COP 21 : des milliers de personnes dans la rue en Asie pour défendre le climat

Par latribune.fr  |   |  384  mots
Des milliers de personnes sont descendues à Manille pour défendre un accord ambitieux sur le climat à l'occasion de la COP 21 qui se tient à Paris. (Crédits : © Staff Photographer / Reuters)
Alors que Paris accueille à partir de lundi, le sommet mondial sur le climat, des milliers de personnes ont marché, samedi, dans les capitales asiatiques pour appeler à un accord ambitieux à l'issue de ce sommet.

Des milliers de personnes ont manifesté samedi en Asie dans le cadre d'une série d'actions prévues dans le monde ce week-end pour réclamer un accord fort à Paris contre le réchauffement climatique.

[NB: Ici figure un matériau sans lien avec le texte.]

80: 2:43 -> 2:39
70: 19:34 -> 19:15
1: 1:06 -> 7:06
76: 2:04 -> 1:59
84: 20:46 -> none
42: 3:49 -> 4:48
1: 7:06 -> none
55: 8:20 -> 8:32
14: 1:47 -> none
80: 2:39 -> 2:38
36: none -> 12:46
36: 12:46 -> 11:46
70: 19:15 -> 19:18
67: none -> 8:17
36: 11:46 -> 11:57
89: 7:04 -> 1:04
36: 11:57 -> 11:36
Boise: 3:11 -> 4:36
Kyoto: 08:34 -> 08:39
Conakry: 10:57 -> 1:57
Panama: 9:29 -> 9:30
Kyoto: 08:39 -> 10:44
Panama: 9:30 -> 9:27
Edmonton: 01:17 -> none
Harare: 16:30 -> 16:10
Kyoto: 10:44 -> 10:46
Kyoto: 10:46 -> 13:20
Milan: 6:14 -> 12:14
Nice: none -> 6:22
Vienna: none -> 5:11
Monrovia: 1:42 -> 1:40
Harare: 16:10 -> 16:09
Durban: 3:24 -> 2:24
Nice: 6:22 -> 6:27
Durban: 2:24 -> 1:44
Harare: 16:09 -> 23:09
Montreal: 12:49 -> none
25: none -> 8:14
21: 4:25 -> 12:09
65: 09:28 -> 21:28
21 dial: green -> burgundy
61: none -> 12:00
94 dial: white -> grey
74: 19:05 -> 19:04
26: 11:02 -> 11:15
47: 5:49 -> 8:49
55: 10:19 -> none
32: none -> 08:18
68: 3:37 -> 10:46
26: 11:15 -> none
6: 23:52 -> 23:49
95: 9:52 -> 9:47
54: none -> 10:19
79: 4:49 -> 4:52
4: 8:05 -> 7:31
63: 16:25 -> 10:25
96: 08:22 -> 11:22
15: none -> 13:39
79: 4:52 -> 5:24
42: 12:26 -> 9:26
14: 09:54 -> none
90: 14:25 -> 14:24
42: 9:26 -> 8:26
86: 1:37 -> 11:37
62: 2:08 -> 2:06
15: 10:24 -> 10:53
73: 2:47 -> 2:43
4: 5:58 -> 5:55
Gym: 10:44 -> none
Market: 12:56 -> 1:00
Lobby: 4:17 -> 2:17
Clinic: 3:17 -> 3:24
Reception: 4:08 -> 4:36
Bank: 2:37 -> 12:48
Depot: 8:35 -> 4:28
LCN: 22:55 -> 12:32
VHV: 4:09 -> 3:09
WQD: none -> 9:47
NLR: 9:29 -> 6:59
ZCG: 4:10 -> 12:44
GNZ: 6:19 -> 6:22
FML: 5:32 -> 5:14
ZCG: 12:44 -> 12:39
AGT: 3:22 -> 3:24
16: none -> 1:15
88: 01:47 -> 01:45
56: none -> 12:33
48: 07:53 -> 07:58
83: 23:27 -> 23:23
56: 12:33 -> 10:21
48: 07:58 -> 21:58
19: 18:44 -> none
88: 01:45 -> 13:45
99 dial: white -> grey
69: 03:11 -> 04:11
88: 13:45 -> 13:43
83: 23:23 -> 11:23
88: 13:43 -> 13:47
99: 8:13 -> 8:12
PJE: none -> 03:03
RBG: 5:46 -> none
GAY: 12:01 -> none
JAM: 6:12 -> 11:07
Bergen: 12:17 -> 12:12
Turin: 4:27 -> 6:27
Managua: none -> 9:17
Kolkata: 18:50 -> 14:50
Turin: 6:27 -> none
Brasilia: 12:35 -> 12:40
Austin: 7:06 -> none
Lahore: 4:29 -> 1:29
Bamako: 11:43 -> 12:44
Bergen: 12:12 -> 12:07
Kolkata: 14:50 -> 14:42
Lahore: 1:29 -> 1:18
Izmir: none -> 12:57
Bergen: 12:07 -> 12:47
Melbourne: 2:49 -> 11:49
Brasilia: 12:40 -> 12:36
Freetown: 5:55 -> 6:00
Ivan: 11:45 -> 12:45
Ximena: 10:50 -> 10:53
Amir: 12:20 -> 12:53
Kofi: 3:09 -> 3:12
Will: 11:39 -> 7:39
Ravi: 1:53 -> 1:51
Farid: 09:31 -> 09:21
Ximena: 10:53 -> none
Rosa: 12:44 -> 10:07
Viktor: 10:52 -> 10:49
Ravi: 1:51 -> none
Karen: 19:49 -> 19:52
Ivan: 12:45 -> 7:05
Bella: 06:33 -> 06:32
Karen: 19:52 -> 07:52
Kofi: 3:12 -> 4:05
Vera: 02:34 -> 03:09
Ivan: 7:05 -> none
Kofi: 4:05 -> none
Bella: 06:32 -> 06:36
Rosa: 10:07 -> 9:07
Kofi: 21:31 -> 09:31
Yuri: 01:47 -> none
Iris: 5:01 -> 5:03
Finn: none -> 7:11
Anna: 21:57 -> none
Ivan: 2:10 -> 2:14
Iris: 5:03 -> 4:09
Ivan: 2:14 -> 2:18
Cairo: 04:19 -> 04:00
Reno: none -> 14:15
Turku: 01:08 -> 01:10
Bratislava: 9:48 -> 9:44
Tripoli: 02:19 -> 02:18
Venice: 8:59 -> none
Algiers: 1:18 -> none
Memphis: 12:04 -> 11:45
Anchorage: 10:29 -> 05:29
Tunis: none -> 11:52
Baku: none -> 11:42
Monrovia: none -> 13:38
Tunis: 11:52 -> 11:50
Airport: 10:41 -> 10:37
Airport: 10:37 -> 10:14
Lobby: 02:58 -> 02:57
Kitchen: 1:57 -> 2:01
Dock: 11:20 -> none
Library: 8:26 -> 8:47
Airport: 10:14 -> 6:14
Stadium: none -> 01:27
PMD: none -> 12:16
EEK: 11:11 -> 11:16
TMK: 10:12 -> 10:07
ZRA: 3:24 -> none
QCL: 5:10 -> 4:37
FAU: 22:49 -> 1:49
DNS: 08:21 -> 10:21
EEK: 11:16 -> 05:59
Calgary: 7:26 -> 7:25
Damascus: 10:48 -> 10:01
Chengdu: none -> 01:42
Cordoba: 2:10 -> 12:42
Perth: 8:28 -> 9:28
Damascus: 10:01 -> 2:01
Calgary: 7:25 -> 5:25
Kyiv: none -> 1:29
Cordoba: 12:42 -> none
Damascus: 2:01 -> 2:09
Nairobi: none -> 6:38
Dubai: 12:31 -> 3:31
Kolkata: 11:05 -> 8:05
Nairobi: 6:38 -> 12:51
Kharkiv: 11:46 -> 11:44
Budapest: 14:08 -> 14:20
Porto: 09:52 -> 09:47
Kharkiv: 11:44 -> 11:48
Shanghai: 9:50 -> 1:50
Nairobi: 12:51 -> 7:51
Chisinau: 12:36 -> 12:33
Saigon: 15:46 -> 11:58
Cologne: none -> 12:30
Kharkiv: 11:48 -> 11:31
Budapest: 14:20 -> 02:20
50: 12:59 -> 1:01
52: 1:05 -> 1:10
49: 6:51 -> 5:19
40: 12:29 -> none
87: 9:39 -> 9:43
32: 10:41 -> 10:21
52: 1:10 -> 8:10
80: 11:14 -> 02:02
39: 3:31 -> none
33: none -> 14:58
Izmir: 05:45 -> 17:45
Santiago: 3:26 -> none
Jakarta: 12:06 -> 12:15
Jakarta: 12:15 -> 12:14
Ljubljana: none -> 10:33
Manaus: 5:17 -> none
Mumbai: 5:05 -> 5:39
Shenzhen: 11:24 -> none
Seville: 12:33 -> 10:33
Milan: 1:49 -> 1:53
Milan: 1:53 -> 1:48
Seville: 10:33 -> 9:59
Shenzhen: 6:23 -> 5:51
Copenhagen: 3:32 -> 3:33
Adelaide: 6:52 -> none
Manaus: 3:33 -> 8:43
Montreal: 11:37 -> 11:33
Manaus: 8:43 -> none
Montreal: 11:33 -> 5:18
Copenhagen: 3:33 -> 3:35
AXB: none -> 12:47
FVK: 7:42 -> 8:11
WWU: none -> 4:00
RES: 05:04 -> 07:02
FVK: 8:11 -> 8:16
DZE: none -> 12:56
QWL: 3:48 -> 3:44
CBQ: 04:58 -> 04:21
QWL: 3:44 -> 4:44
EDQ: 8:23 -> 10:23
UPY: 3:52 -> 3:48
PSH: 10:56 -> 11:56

Les Philippines, un des pays les plus menacés

A Manille, quelque 3.000 manifestants, selon la police, dont des dignitaires religieux, des étudiants et des militantsont ont défilé, appelant à réduire les émissions de gaz à effet de serre pour atténuer le changement climatique, auquel sont attribués les cyclones et dérèglements climatiques qui frappent leur pays.

"Protégez notre maison commune", "Justice climatique", proclamaient les pancartes brandies par les manifestants.

Les Philippines sont considérées comme l'un des pays les plus menacés par le réchauffement climatique.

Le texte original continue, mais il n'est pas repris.